'World News' Political Insights: Money Race Points to Two-Man GOP Race
Cain's surge aside, Team Obama trains sights on Romney early -- and often.
WASHINGTON, Oct. 16, 2011 -- If you're looking for some clarity in the fluid race for the Republican nomination, the numbers show that while much as changed, the fundamentals remain the same.
Fundraising figures released over the weekend demonstrate that only two Republican candidates -- Mitt Romney and Rick Perry -- enter the dash to the nomination with both the financial support and the campaign infrastructure that equip them fully to compete.
And the Obama campaign -- eager to ensure that no candidates get free rides in the primaries -- has already begun making assumptions about whom President Obama is likely to face in the general election. That means Romney is coming under pressure from both sides, even as he seeks to consolidate Republican support early in the process.
Before we get there, Romney and Perry remain the frontrunners for the nomination. One of them remains overwhelmingly likely to secure the GOP nod.
The other candidates -- led by Herman Cain, whose burst in the polls has been the story of the last week -- have nowhere near the combination of fundraising muscle and on-the-ground activists that Perry and Romney have.
Cain, along with Michele Bachmann and Ron Paul, could be factors in the nominating fight, but remain long-shots for actually winning.
Below them in the financial pecking order are Newt Gingrich and Rick Santorum, who need the equivalent of a miracle to vault into contention. Then there's Jon Huntsman, whose latest campaign debt -- despite a $2.25 million cash infusion by the candidate himself -- is only the latest sign that a candidacy hasn't caught fire.
The numbers suggest that Romney and Perry are set to dominate the balance of the campaign, and their campaign balances will be doing much of the talking for them.
Romney has put together the most impressive financial operation this side of Barack Obama. He's amassed a warchest of $14.6 million to spend in the primaries, and more big GOP fundraisers are breaking Romney's way by the week, helped by high-profile endorsements and a growing sense of establishment momentum behind his candidacy.
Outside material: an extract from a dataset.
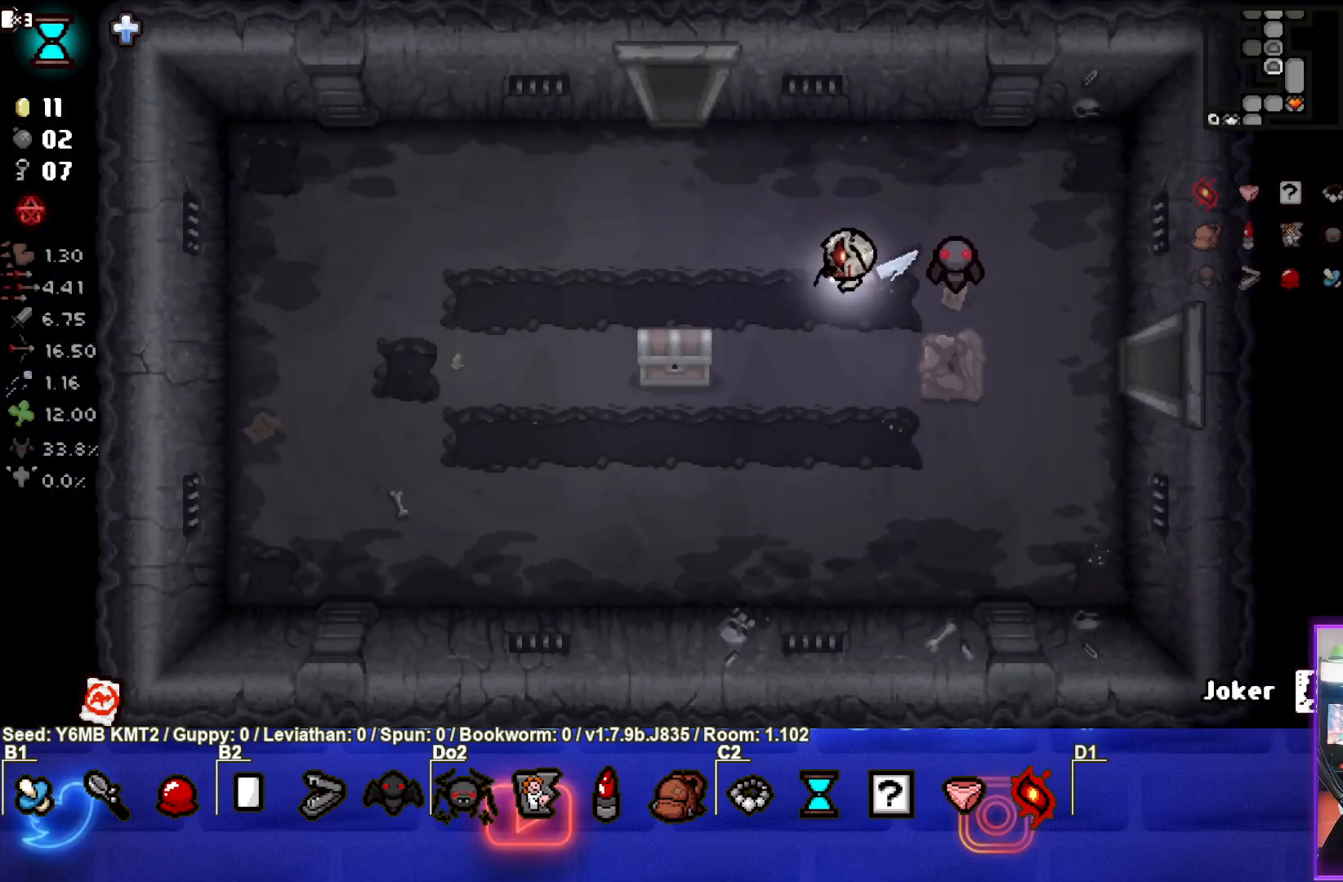
{"buttons": [], "left_stick": "down-left", "events": []}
But Romney has been spending at a prodigious clip. He burned through more than $12 million last quarter, as he's built out a campaign staff and infrastructure in all the early-voting states.
Perry hasn't spent at nearly the same rate. He built up a $15 million campaign account by raising $17 million in just seven weeks as a candidate. With a well-earned reputation as a campaigner who isn't afraid of going negative, he can employ a scorched-earth strategy on Romney and any others he chooses.
Then there's Cain. He reported having just $1.3 million in cash on hand. The money he has spent has been used to build almost no campaign apparatus to speak of.
Last week, with Cain on a book tour in Tennessee and doing more television interviews than actual campaigning, ABC News visited Cain's Iowa headquarters.
"We're trying hard to get Mr. Cain here in October, and hopefully we'll be able to achieve that," Larry Tuel, the campaign's Iowa director, told ABC.
Tuel will get his goal. But Cain will be hard-pressed to put a competitive campaign together this late, even in an Iowa race that remains wide open three months out.
Romney heads to Iowa this week, as his campaign considers making a play for the state he tried and failed to secure four years ago. Investing there this time around would be a high-risk, high-reward play for Romney: a win there could make what looked likely to be a long primary quite short, but a loss could diminish his aura of inevitability.
Through it all, it's telling that the Obama campaign is training its fire on one candidate, to the exclusion of virtually all the others.
Senior Obama adviser David Axelrod, now in Chicago where he works full-time on the campaign, previewed a piece of what could be general-election messaging on ABC's "This Week" today -- going right at Romney.
"Time and time and time again he shifts -- and you get the feeling that there is no principle too large for him to throw over in pursuit of political office," Axelrod said.
Obama's team may not get the man they're counting on. But they don't want him to waltz to the nomination without a taste of what's to come -- and without a first crack at the kinds of definitions Obama will need to establish if he's going to win a second term.